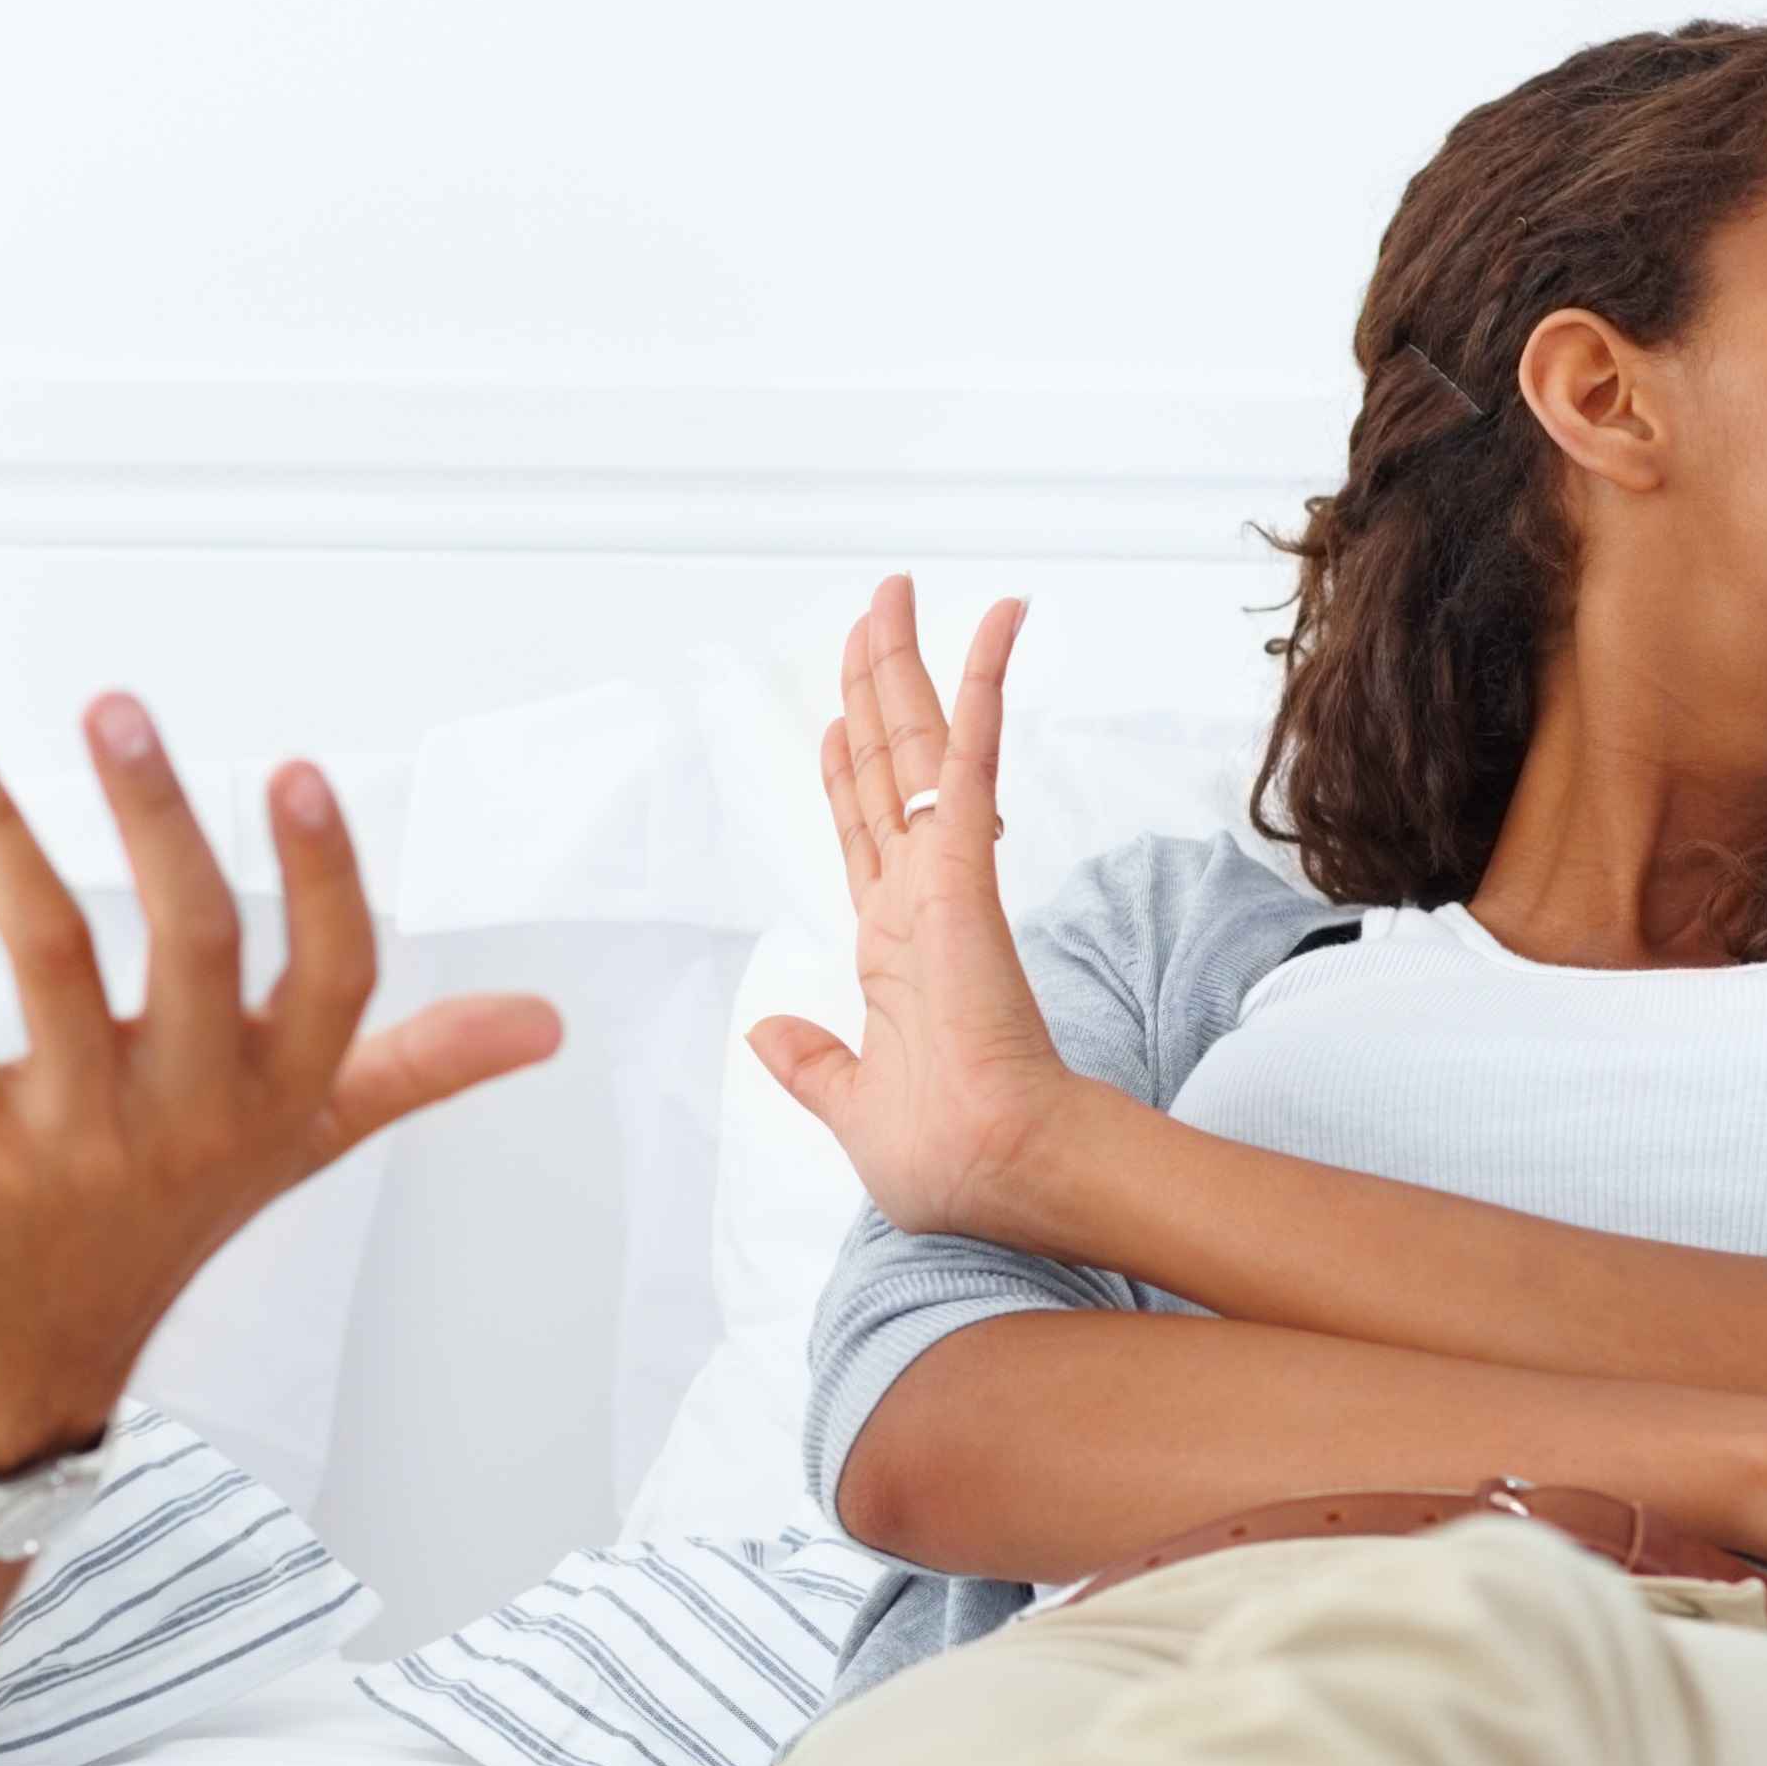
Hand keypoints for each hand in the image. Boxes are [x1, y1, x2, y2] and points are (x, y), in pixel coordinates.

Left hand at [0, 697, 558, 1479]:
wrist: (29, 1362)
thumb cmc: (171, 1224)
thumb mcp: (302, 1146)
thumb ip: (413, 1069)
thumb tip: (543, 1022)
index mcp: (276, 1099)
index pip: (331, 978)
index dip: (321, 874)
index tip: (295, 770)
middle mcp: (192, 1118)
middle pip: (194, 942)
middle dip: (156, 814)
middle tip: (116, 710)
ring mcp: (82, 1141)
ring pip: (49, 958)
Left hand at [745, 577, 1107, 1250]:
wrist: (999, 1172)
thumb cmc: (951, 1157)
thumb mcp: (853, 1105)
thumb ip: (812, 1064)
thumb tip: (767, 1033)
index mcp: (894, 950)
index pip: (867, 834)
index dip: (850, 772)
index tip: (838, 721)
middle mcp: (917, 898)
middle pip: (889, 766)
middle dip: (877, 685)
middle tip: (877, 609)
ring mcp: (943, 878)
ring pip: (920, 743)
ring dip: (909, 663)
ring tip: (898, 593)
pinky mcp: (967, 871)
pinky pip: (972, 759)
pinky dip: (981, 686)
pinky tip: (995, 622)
* * *
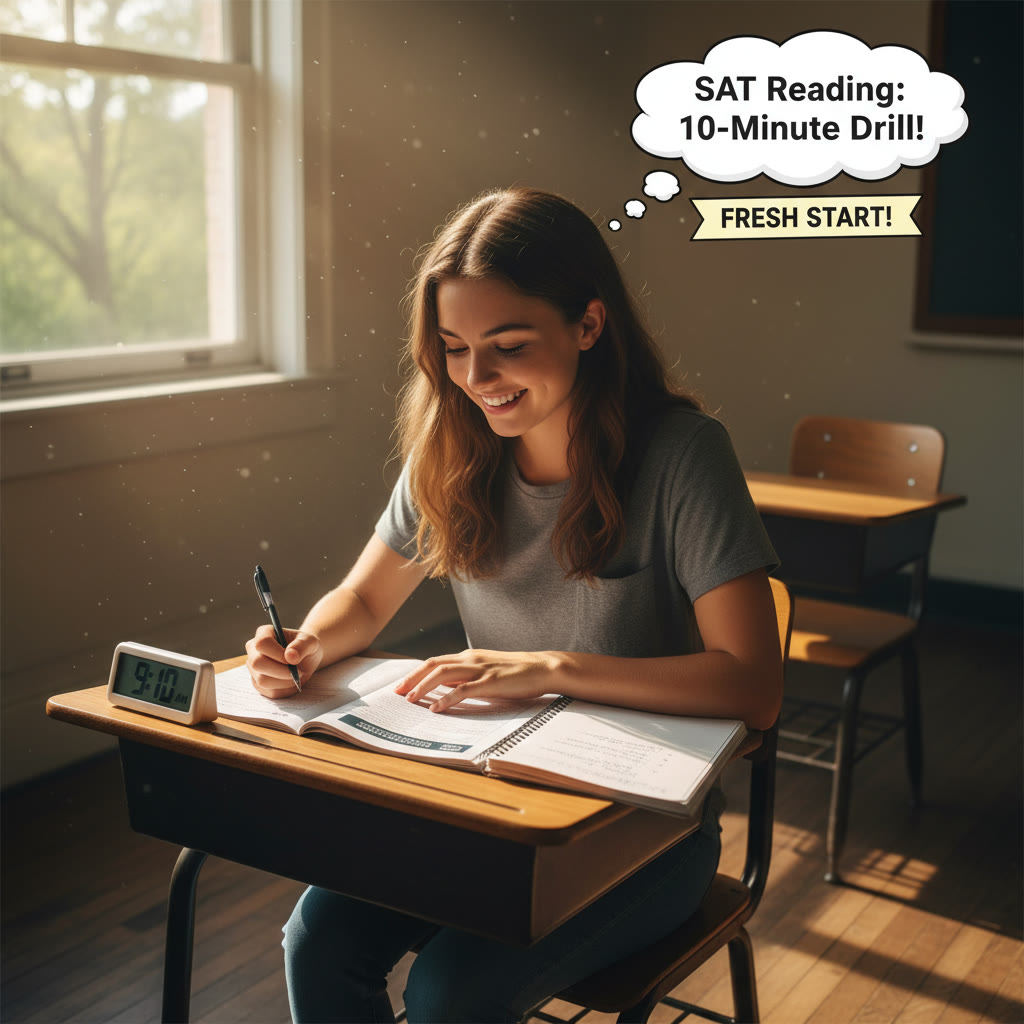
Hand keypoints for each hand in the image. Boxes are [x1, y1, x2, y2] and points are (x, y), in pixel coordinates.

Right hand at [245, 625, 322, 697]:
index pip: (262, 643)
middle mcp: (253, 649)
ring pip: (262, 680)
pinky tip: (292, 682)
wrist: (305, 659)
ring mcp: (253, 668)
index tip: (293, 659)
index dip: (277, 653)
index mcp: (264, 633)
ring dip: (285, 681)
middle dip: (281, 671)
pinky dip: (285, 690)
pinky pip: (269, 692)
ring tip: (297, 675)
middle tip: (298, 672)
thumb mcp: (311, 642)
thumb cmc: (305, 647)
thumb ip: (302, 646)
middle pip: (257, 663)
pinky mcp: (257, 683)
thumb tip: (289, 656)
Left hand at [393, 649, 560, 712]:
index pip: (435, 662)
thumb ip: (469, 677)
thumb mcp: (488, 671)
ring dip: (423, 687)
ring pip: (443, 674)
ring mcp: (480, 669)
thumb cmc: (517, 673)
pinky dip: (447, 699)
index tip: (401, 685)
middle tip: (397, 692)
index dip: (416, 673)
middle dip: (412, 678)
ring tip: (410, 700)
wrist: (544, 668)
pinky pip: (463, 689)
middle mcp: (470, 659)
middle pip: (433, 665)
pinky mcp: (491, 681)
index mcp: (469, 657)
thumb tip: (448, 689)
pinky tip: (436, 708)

— Exercise aim —
Starting at the line above that contains "index dip: (850, 772)", write out each line exactly until the line that contains "pinky tip: (995, 622)" has been written, and stop there.

— Result of the exercise —
index dip: (850, 772)
index tip: (838, 721)
middle mcp: (917, 898)
middle pip: (889, 766)
middle dip: (877, 685)
middle tip: (877, 609)
ring mcp: (943, 878)
ring pip: (920, 743)
ring dip: (909, 663)
ring tip: (898, 593)
pinky mcp: (967, 871)
pinky pip: (972, 759)
pinky dip: (981, 686)
pinky tip: (995, 622)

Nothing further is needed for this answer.